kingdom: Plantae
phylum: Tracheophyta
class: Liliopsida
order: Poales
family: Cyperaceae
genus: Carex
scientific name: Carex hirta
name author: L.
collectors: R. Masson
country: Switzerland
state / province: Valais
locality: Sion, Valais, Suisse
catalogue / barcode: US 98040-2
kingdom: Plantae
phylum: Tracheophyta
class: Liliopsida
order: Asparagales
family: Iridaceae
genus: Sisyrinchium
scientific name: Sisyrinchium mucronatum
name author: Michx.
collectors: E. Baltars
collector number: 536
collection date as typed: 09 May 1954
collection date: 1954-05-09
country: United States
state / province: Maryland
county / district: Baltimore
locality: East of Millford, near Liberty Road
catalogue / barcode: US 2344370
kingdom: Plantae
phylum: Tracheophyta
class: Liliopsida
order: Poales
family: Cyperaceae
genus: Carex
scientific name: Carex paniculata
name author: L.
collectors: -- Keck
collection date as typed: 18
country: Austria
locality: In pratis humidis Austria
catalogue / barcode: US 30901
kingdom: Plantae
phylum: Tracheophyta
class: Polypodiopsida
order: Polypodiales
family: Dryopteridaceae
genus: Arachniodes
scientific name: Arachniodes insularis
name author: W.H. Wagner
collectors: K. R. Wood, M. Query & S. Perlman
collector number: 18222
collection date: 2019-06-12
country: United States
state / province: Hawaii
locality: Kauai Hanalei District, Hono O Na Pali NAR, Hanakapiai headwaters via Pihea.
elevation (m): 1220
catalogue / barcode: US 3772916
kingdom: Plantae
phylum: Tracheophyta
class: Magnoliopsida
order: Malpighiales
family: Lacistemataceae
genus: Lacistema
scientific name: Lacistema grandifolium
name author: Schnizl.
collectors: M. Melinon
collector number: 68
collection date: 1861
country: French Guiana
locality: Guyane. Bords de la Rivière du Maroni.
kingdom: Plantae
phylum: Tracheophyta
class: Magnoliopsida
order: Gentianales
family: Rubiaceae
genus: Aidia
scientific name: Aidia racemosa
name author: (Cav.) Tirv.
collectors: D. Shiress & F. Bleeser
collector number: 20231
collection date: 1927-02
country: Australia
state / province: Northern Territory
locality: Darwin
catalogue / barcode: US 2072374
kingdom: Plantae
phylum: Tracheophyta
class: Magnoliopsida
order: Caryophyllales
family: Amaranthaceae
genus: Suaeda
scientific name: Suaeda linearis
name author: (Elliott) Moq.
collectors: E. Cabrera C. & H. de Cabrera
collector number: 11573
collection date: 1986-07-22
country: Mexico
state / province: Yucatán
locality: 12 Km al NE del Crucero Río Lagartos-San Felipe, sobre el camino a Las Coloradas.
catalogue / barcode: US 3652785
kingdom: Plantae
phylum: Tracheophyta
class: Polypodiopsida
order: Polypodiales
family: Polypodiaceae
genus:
========================================================================
Copy out every line of the records above, reproducing each one character for character and leaving nothing out.

= Result for this exercise =
kingdom: Plantae
phylum: Tracheophyta
class: Liliopsida
order: Poales
family: Cyperaceae
genus: Carex
scientific name: Carex hirta
name author: L.
collectors: R. Masson
country: Switzerland
state / province: Valais
locality: Sion, Valais, Suisse
catalogue / barcode: US 98040-2
kingdom: Plantae
phylum: Tracheophyta
class: Liliopsida
order: Asparagales
family: Iridaceae
genus: Sisyrinchium
scientific name: Sisyrinchium mucronatum
name author: Michx.
collectors: E. Baltars
collector number: 536
collection date as typed: 09 May 1954
collection date: 1954-05-09
country: United States
state / province: Maryland
county / district: Baltimore
locality: East of Millford, near Liberty Road
catalogue / barcode: US 2344370
kingdom: Plantae
phylum: Tracheophyta
class: Liliopsida
order: Poales
family: Cyperaceae
genus: Carex
scientific name: Carex paniculata
name author: L.
collectors: -- Keck
collection date as typed: 18
country: Austria
locality: In pratis humidis Austria
catalogue / barcode: US 30901
kingdom: Plantae
phylum: Tracheophyta
class: Polypodiopsida
order: Polypodiales
family: Dryopteridaceae
genus: Arachniodes
scientific name: Arachniodes insularis
name author: W.H. Wagner
collectors: K. R. Wood, M. Query & S. Perlman
collector number: 18222
collection date: 2019-06-12
country: United States
state / province: Hawaii
locality: Kauai Hanalei District, Hono O Na Pali NAR, Hanakapiai headwaters via Pihea.
elevation (m): 1220
catalogue / barcode: US 3772916
kingdom: Plantae
phylum: Tracheophyta
class: Magnoliopsida
order: Malpighiales
family: Lacistemataceae
genus: Lacistema
scientific name: Lacistema grandifolium
name author: Schnizl.
collectors: M. Melinon
collector number: 68
collection date: 1861
country: French Guiana
locality: Guyane. Bords de la Rivière du Maroni.
kingdom: Plantae
phylum: Tracheophyta
class: Magnoliopsida
order: Gentianales
family: Rubiaceae
genus: Aidia
scientific name: Aidia racemosa
name author: (Cav.) Tirv.
collectors: D. Shiress & F. Bleeser
collector number: 20231
collection date: 1927-02
country: Australia
state / province: Northern Territory
locality: Darwin
catalogue / barcode: US 2072374
kingdom: Plantae
phylum: Tracheophyta
class: Magnoliopsida
order: Caryophyllales
family: Amaranthaceae
genus: Suaeda
scientific name: Suaeda linearis
name author: (Elliott) Moq.
collectors: E. Cabrera C. & H. de Cabrera
collector number: 11573
collection date: 1986-07-22
country: Mexico
state / province: Yucatán
locality: 12 Km al NE del Crucero Río Lagartos-San Felipe, sobre el camino a Las Coloradas.
catalogue / barcode: US 3652785
kingdom: Plantae
phylum: Tracheophyta
class: Polypodiopsida
order: Polypodiales
family: Polypodiaceae
genus:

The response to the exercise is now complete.